One thought on “Rome’s Fetiales: Harbingers of War

  1. It is interesting how the Second Punic War figures into Rome’s usually-expansionist policy. Goldsworthy, in “The Fall of Carthage” makes it clear that however defensive the war may have become, Rome desired a subsequent conflict with Carthage to check their expansion in Iberia. Before World War II, particularly 2,000 years before World War II, the legal principle of “Rights of Conquest” was as accepted as a rule of war as certainly as the Geneva Conventions are today.

    And let us not indulge Empire bashing against Rome: Carthage was no more virtuous (and indeed, quite less compared to Scipio himself) when it came to “stabbing someone and taking their stuff.”
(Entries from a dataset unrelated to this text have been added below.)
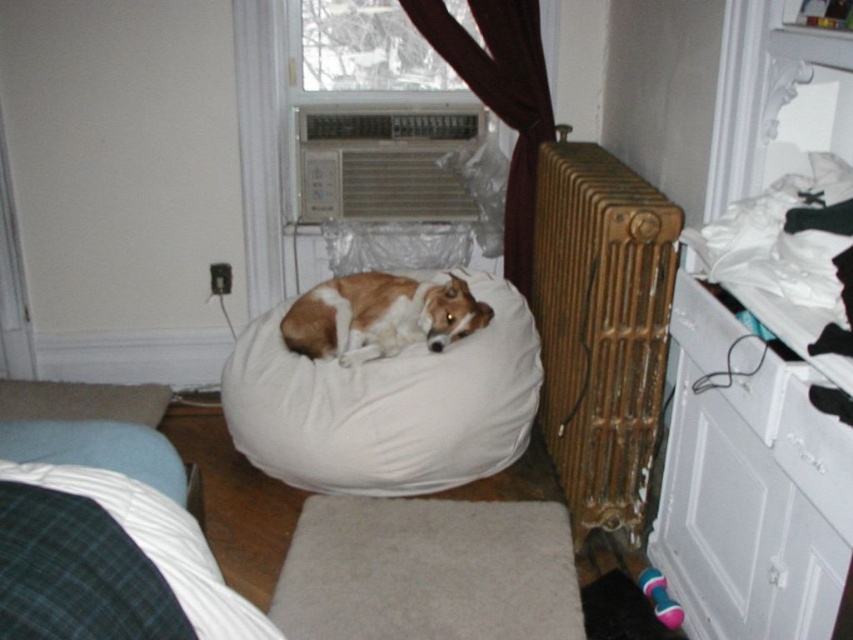
Question: Based on their relative distances, which object is nearer to the white glossy drawer at lower right?

Choices:
 (A) green plaid fabric at lower left
 (B) white plastic heater at upper center

Answer: (A)

Question: Is green plaid fabric at lower left thinner than white plastic heater at upper center?

Choices:
 (A) yes
 (B) no

Answer: (A)

Question: Which point is closer to the camera taking this photo?

Choices:
 (A) (527, 141)
 (B) (778, 472)
 (C) (91, 545)
 (D) (363, 356)

Answer: (C)

Question: Which point is closer to the camera?

Choices:
 (A) (10, 580)
 (B) (424, 131)
 (C) (407, 321)

Answer: (A)

Question: Is green plaid fabric at lower left wider than white plastic heater at upper center?

Choices:
 (A) no
 (B) yes

Answer: (A)

Question: Does gold textured radiator at right have a lesser width compared to white plastic heater at upper center?

Choices:
 (A) yes
 (B) no

Answer: (A)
    It would be wise for humanity to drop the pretense of defense when the intention is genuinely expansionist: not from an anti-war perspective, but from a “we should be smart” perspective. Any nation that wants to make war on another nation will find an excuse, no matter how justified or “not justified.” As was stated by Abraham Lincoln when he held back on the Emancipation Proclamation until after victory at Antietam and was shown by the ineffectiveness of the League of Nations: high-sounding principles are effectively worthless unless backed by force of arms. As Cicero said, “In time of war, the law falls silent.”

    In spite of its treaties, it was Rome’s legions that kept the peace after their wars. Napoleon only backed down when it was clear Wellington was advancing from Spain and the rest of the Coalition was advancing from Germany. Hindenburg and Ludendorf refused to surrender until Germany’s military situation was truly dire, and even Saddam Hussein laughed at U.N. Resolutions just as Hitler lied to Chamberlain’s face until met with force.

    I do find it odd that Caesar’s conquest of Gaul is viewed by even some neo-progressive historians as at least marginally “heroic.” Caesar’s invasion of Gaul was almost as nakedly “stab you and take your stuff” as Crassus invasion of Parthia. Hannibal Barca’s invasion of Italy (and his troops who intended to plunder, murder, rape and enslave) is revered as sacred by elements of the black nationalist community. But Cortez’s conquest of the Aztecs is viewed with utter contempt. Militarily, the odds were quite against Cortez, even with the advantage of firearms: at most, he could muster a few thousand infantry against over a quarter-million Aztec warriors. It took no small amount of diplomacy for Cortez to secure the Tlaxcallans as allies. Napoleon is treated as a sacred hero as he conquered Europe with an army whose conduct was utterly criminal (burning civilians alive in Portugual and Spain, and did even worse in Russia) but Wellington, who went out of his way to treat civilians humanely while fighting a defensive war with the support of the Spanish people, is rarely looked upon as such.